2. Look for inspiration
Just like how you've been looking around for inspiration for your dress, decorations and other aspects of your wedding, your vows should be no different. Thanks to Google, there are now templates, quotes and pointers on how to word them.

3. Look back
Think about your relationship history, how you met, when you realised you loved him, when you shared your first significant moment together, and so on. Also, think about your quirks, things you like and dislike about him or yourself, and then piece everything together into two to three succinct passages.

4. Make a few promises
These are called wedding vows, and promises should be a part of them. Whether they're serious (where you make everlasting declarations of love till death do you part), or hilarious (like promising not to spoil dinner too often), these should be personal, heartfelt, and applicable to the both of you.

5. Look to others
If there's a couple (real or fictional) who have inspired you or your relationship, you can include examples on how you'd like to be more like them in your vows.

You can also look to movies, poems or stories for romantic lines to "borrow".

6. Determine a time limit and format with your husband-to-be 
You can keep your actual vows a secret if you're looking to surprise him, but do discuss and agree on several pointers. After all, you don't want to be caught looking unprepared or long-winded next to his and vice versa.

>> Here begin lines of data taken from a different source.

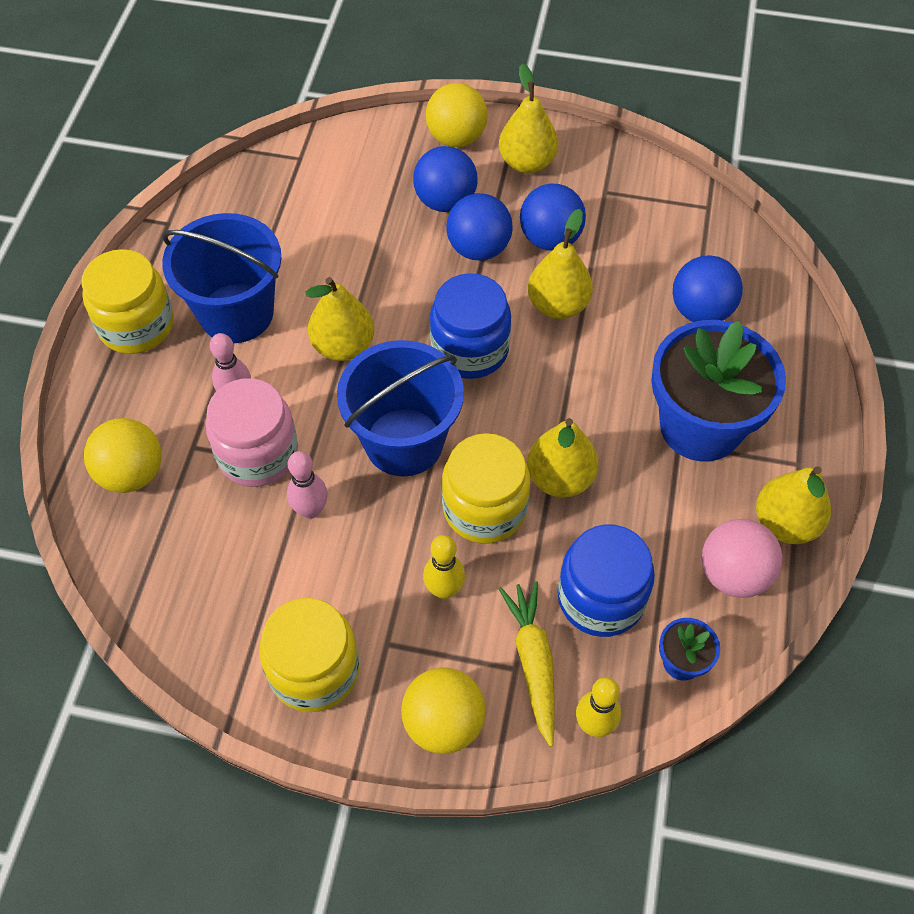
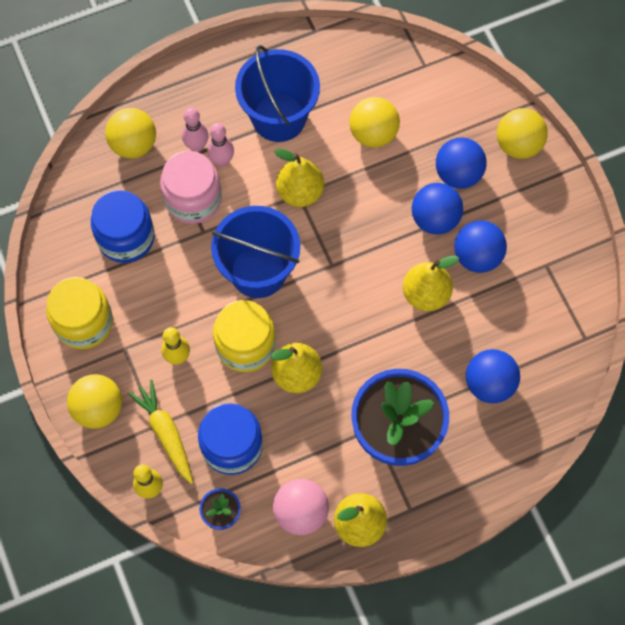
camera: 55 degrees right, 10 degrees up
(136, 325) = (230, 72): yellow jar -> none
(311, 510) = (177, 253): pink bowling pin -> pink bowling pin (197, 146)
(335, 243) = (373, 134): none -> yellow ball
(470, 349) = (352, 264): blue jar -> blue jar (126, 237)
(527, 163) = (532, 201): yellow pear -> none
(533, 662) = (165, 433): yellow carrot -> yellow carrot turned 75 degrees counterclockwise

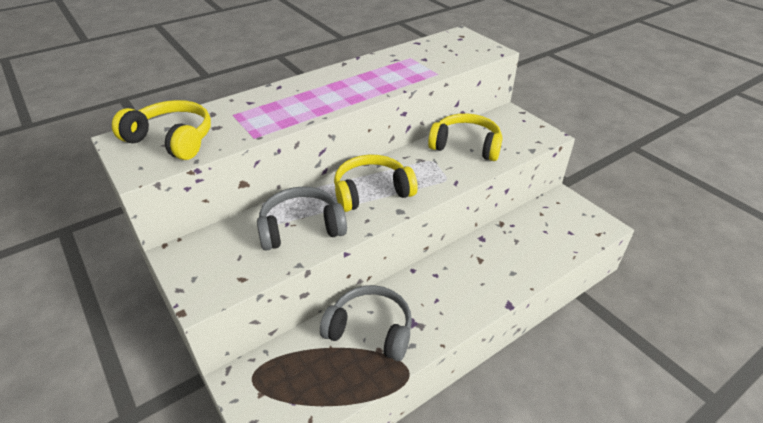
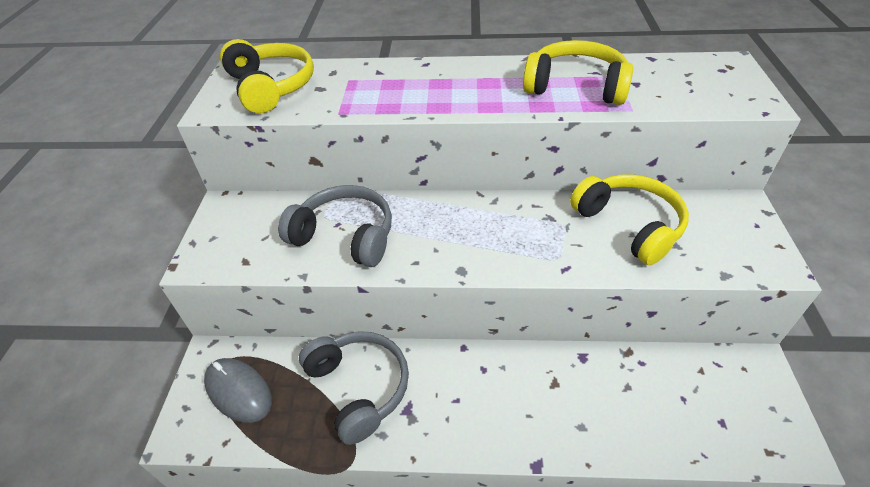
camera: 40 degrees right, 5 degrees up
(285, 385) = (238, 391): none -> grey mouse
(371, 192) = (454, 231): yellow headphones -> yellow headphones (575, 86)

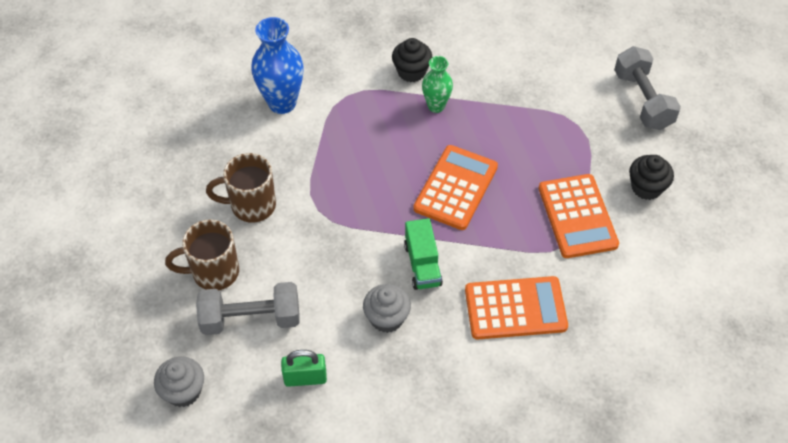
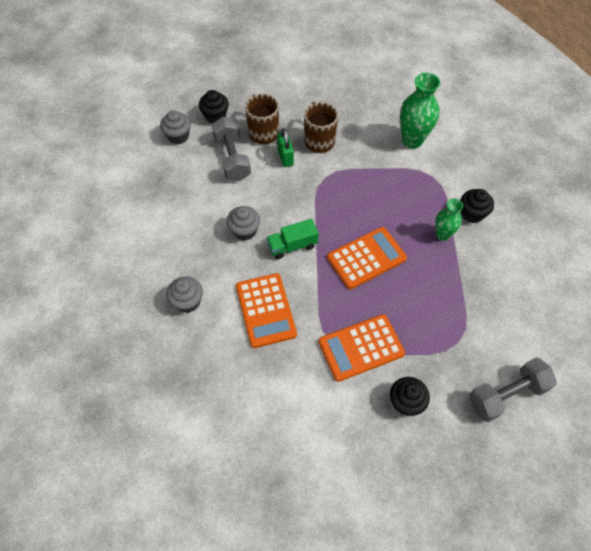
camera: 80 degrees right, 5 degrees up
(158, 333) = (215, 116): none -> black cupcake
(282, 103) = (412, 140): blue vase -> green vase
(305, 378) = (193, 193): green padlock -> green padlock (285, 157)
(456, 188) = (366, 258): orange calculator -> orange calculator turned 45 degrees counterclockwise
(490, 401) = (187, 301): none -> grey cupcake

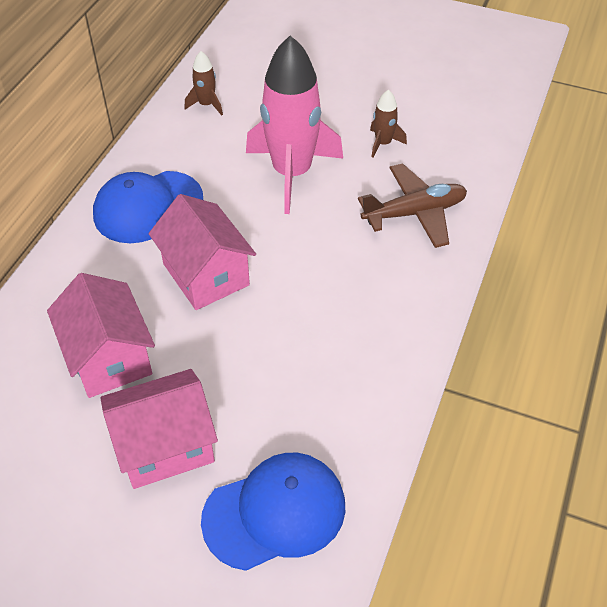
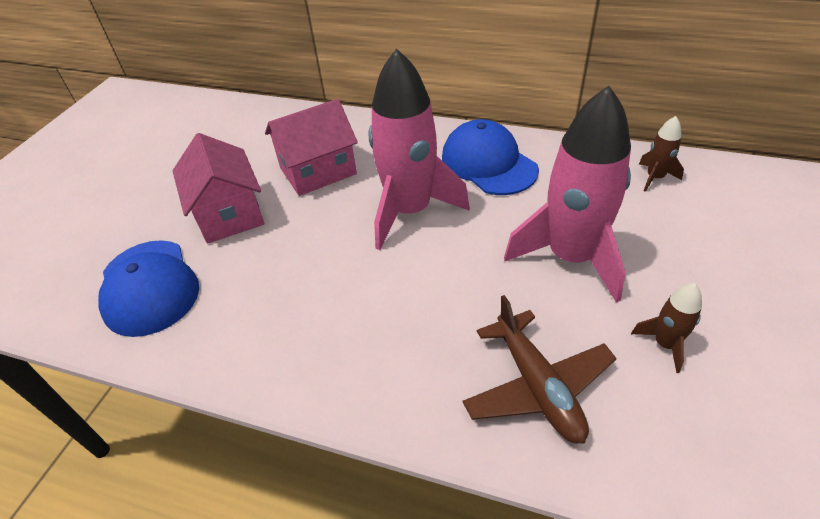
camera: 90 degrees right, 5 degrees down
(206, 274) = (409, 211): pink house -> pink rocket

7. Don't reveal too much information
How much is too much? You should draw the line at sharing embarrassing things your husband-to-be may not be comfortable with revealing.

8. Practice makes perfect
Once you're done, practice reading your vows out loud or to a trusted friend or relative. Your vows should sound clear, conversational (and not as if you're reading out loud from a book), and shouldn't sound too curt or sappy. 

9. Make a clean copy
Whether you're printing them in a specially-made vow book as a memento, or you're just reciting your vows from a piece of A4 paper, just make sure you can read it on the day of, and not fumble around 'cause your handwriting's illegible.